Set problem 1 –
Copy out the article about President Obama's NSA reforms below, word for word.

-------- Given passage --------

President Obama Announces NSA Reforms in Major Speech on Government Surveillance: VIDEO


President Obama gave a speech announcing a number of NSA reforms including an end to tapping the phones of allied governments and the holding of metadata from millions of Americans, the NYT reports:

In a much-anticipated speech that ranged from broad principles to technical details, Mr. Obama said he would end the vast collection of phone data as it exists today. He will also restrict the ability of the National Security Agency to throw a net well beyond the data of an individual target and collect unlimited numbers.

And the president said he would sharply restrict eavesdropping on the leaders of dozens of foreign allies, the disclosure of which ignited a diplomatic firestorm with friendly countries like Germany.

But Mr. Obama did not accept other recommendations that have been made to him on reining in surveillance, like requiring court approval for so-called national security letters, in which the government demands information on individuals from companies. That was a victory for the F.B.I. and other law-enforcement agencies, who argue that these letters are vital to investigations.

Obama also briefly mentioned leaks of NSA intelligence by Edward Snowden:

“I’m not going to dwell on Mr. Snowden’s actions or his motivations. I will say that our nation’s defense depends in part on the fidelity of those entrusted with our nation’s secrets. If any individual who objects to government policy can take it into their own hands to publicly disclose classified information, then we will not be able to keep our people safe, or conduct foreign policy....Moreover, the sensational way in which these disclosures have come out has often shed more heat than light, while revealing methods to our adversaries that could impact our operations in ways that we may not fully understand for years to come.”

-------- Material shown --------

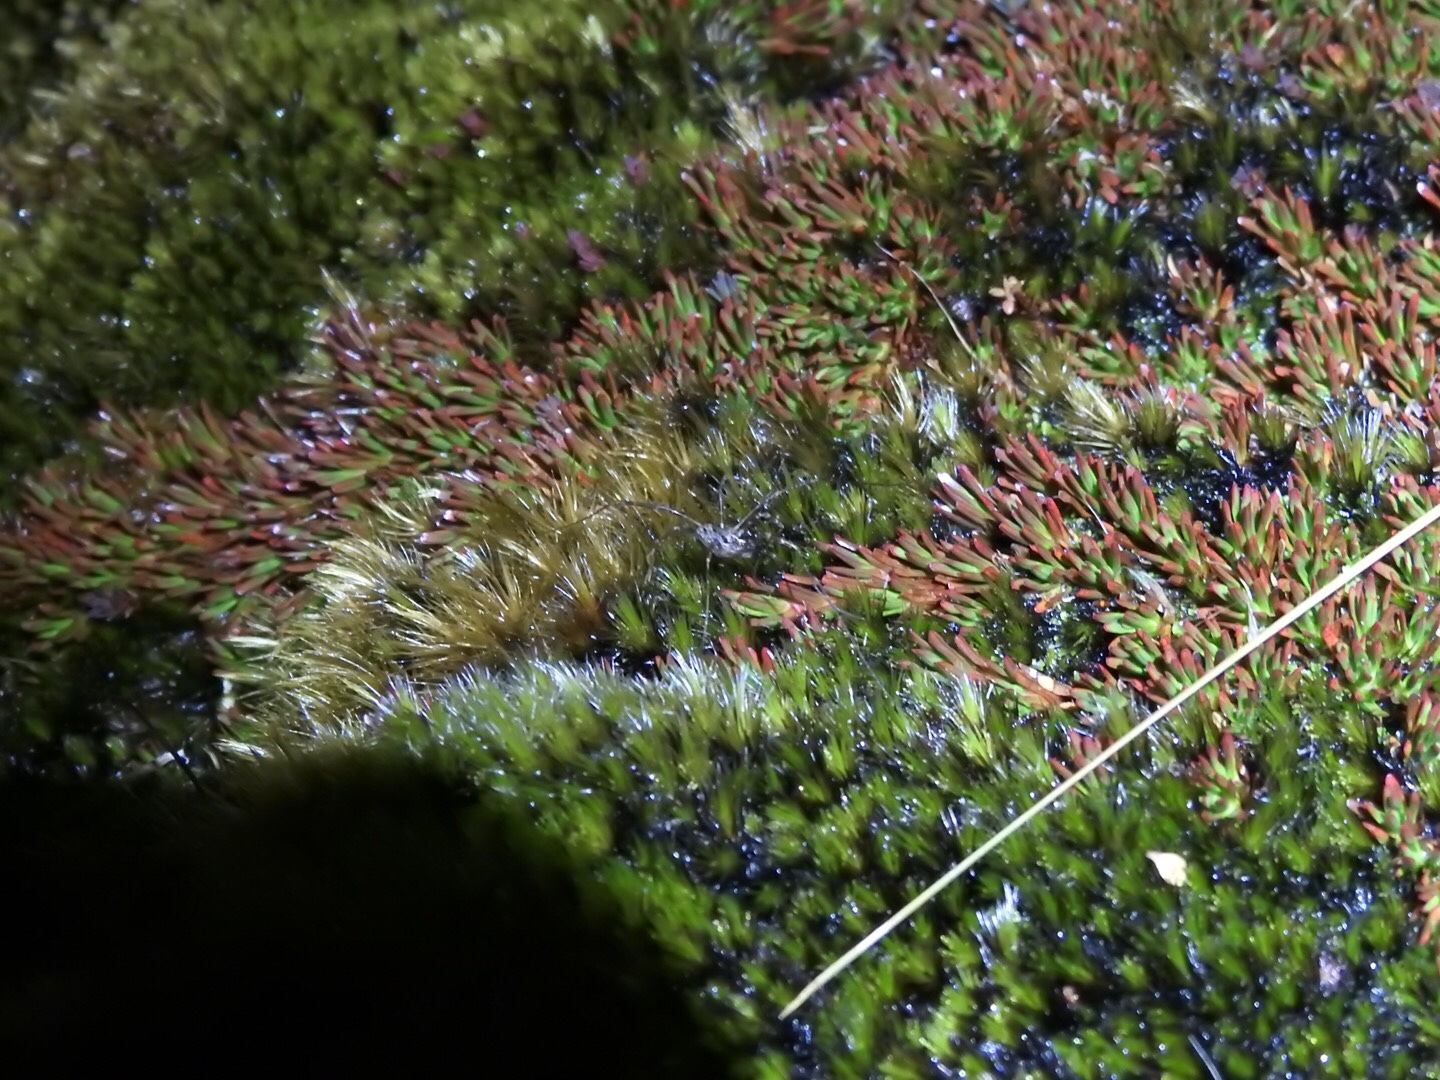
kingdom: Plantae
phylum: Tracheophyta
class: Magnoliopsida
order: Ericales
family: Ericaceae
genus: Dracophyllum
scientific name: Dracophyllum politum
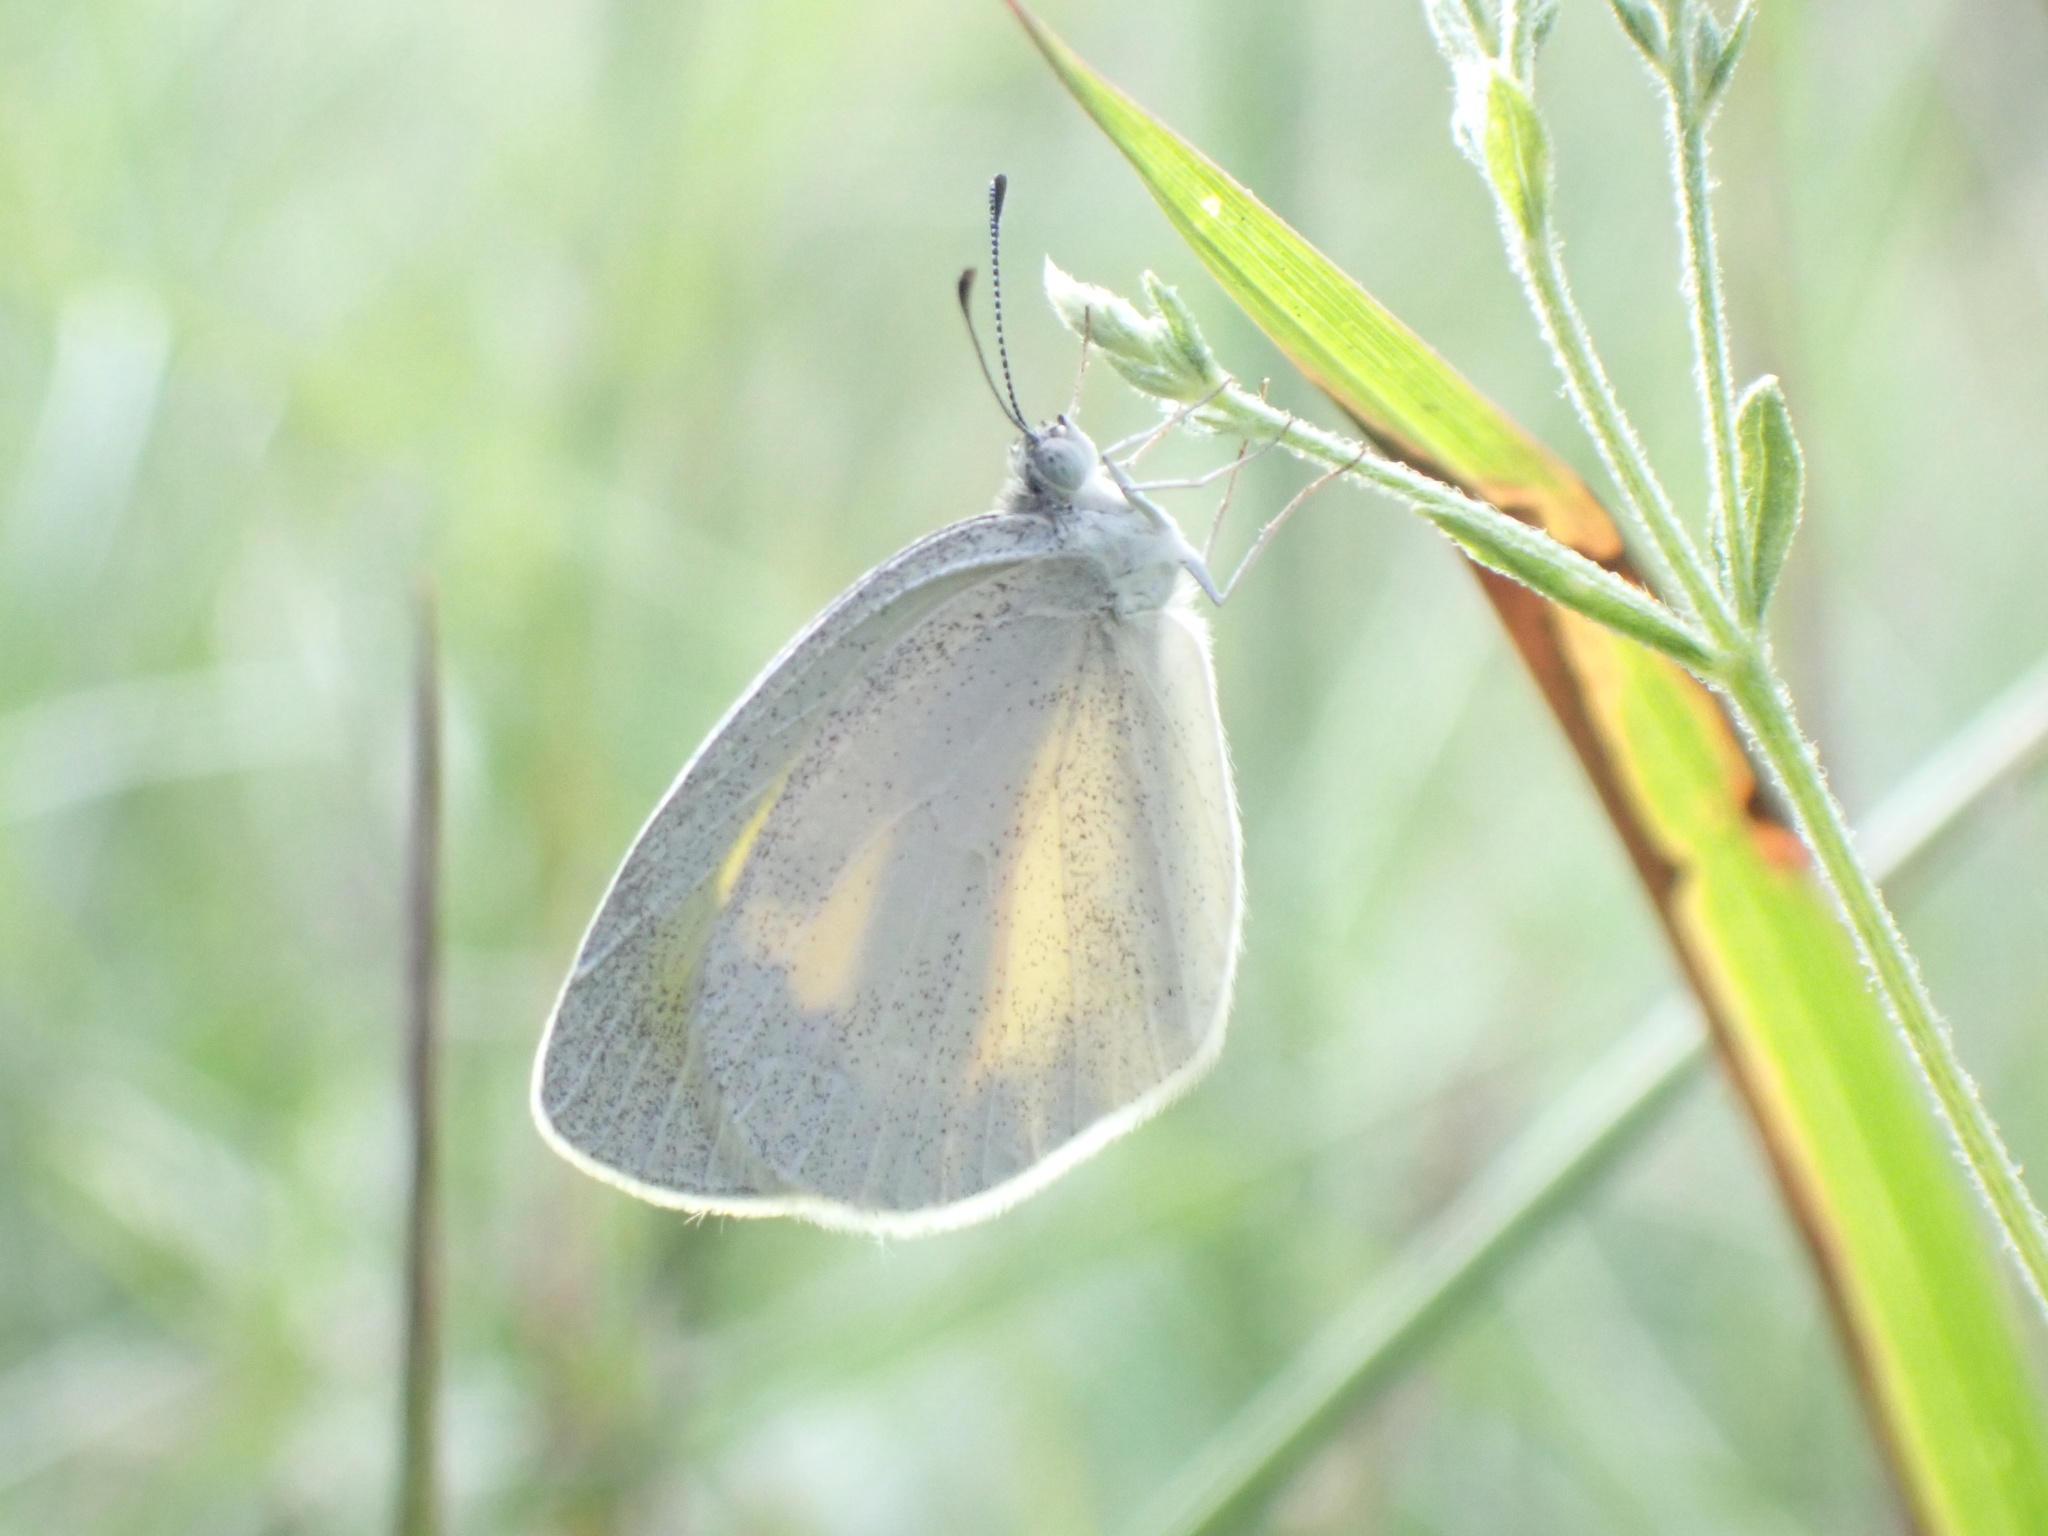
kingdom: Animalia
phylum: Arthropoda
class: Insecta
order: Lepidoptera
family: Pieridae
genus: Eurema
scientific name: Eurema daira
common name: Barred sulphur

--------

Set problem 2 –
Please give all the natural history entries above again exactly, leaving the pictures out.

Correct result 1 –
President Obama Announces NSA Reforms in Major Speech on Government Surveillance: VIDEO


President Obama gave a speech announcing a number of NSA reforms including an end to tapping the phones of allied governments and the holding of metadata from millions of Americans, the NYT reports:

In a much-anticipated speech that ranged from broad principles to technical details, Mr. Obama said he would end the vast collection of phone data as it exists today. He will also restrict the ability of the National Security Agency to throw a net well beyond the data of an individual target and collect unlimited numbers.

And the president said he would sharply restrict eavesdropping on the leaders of dozens of foreign allies, the disclosure of which ignited a diplomatic firestorm with friendly countries like Germany.

But Mr. Obama did not accept other recommendations that have been made to him on reining in surveillance, like requiring court approval for so-called national security letters, in which the government demands information on individuals from companies. That was a victory for the F.B.I. and other law-enforcement agencies, who argue that these letters are vital to investigations.

Obama also briefly mentioned leaks of NSA intelligence by Edward Snowden:

“I’m not going to dwell on Mr. Snowden’s actions or his motivations. I will say that our nation’s defense depends in part on the fidelity of those entrusted with our nation’s secrets. If any individual who objects to government policy can take it into their own hands to publicly disclose classified information, then we will not be able to keep our people safe, or conduct foreign policy....Moreover, the sensational way in which these disclosures have come out has often shed more heat than light, while revealing methods to our adversaries that could impact our operations in ways that we may not fully understand for years to come.”

Correct result 2 –
kingdom: Plantae
phylum: Tracheophyta
class: Magnoliopsida
order: Ericales
family: Ericaceae
genus: Dracophyllum
scientific name: Dracophyllum politum
kingdom: Animalia
phylum: Arthropoda
class: Insecta
order: Lepidoptera
family: Pieridae
genus: Eurema
scientific name: Eurema daira
common name: Barred sulphur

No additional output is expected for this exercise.